Python environment (Jupyter Notebook) to run various checks on tabular data, including:
- Plausibility check (e.g. compare values in a time series to previous month, same month in the previous year etc.)
- Profiling of data
- Distribution of data
- Plot graphs to quickly visualize a dataset
This folder contains a notebook to check the air quality data. It quickly visualizes all the data to see if there is data missing or makes comparisons to data from previous years.
The showcases notebook compares previously saved data on all packages of our CKAN catalog with the current data retrieved via the API.
Specifically the showcases packages are compared to see if links to dataset went missing (using the num_datasets
field) or if generally showcases are missing.
This folder contains a collection of different data plausibility checks we usually make before publishing new or updated open data.
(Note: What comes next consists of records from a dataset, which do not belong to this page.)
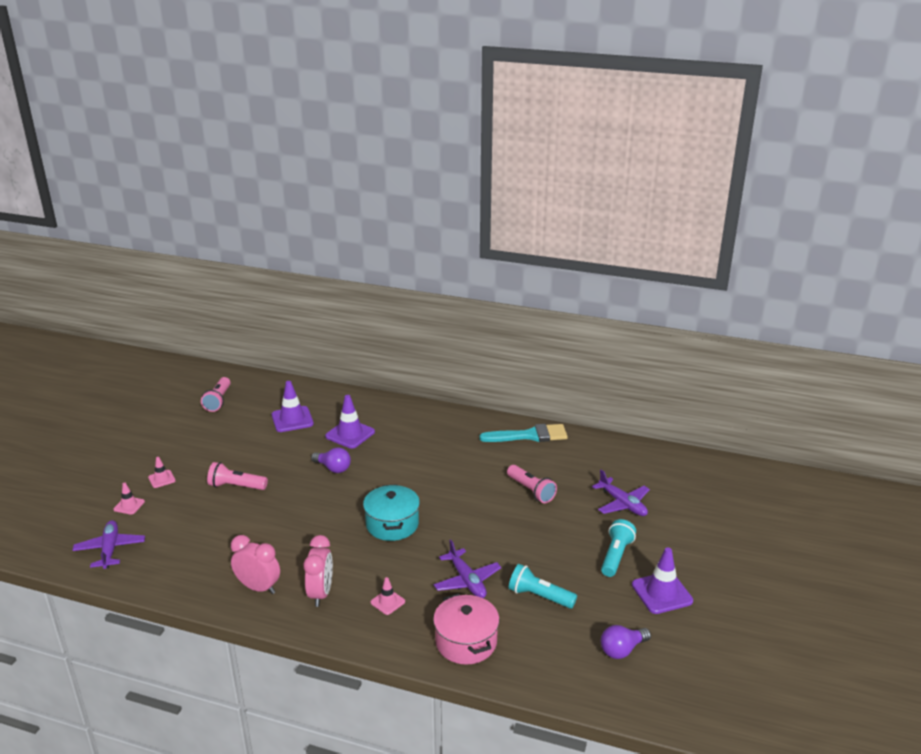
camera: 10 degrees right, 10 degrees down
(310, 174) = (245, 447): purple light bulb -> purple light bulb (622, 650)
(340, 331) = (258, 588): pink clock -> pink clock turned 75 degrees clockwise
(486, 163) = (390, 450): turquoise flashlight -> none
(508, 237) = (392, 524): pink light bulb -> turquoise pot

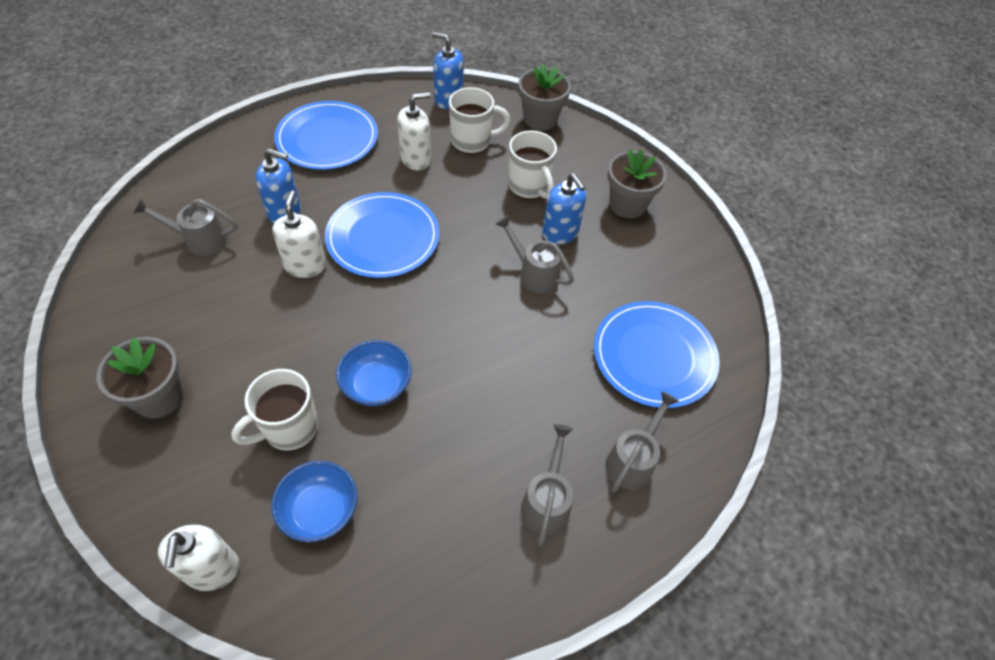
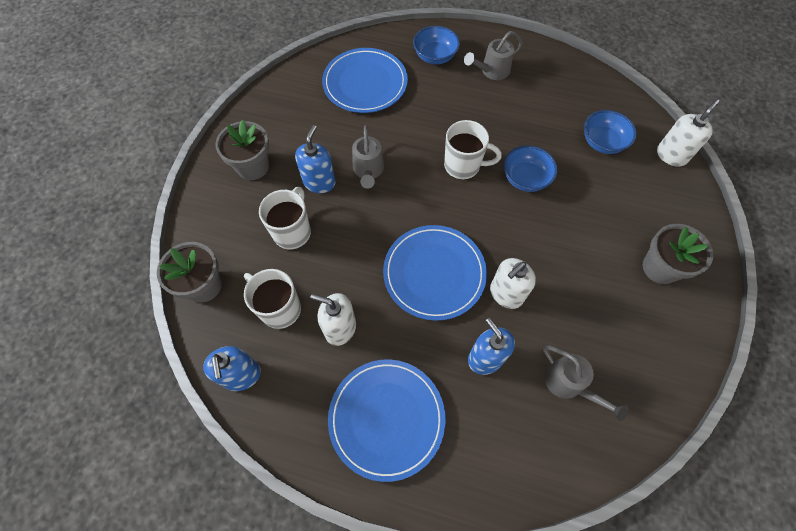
camera: 130 degrees left, 10 degrees up
(289, 428) = (592, 192): white mug -> white mug (463, 166)
(632, 460) = (435, 56): grey watering can -> blue bowl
This collection contains mainly open data from Statistik Stadt Zürich, e.g. plausi_BAU
for statistical data on construction (buildings, dwellings, construction activity), plausi_bev_jahresdaten
for yearly updated statistical data on population or 'plausi_POL' on data on elections and votes in the city of Zurich. Not all of the Jupyter Notebooks have the same quality though ;) But it might help you to get started.
This repo was used to quickly analyse the very detailed geodataset about the state an quality of biotopes within the City of Zurich.
Also this repo was used to quickly analyse the geodataset about school route crossings.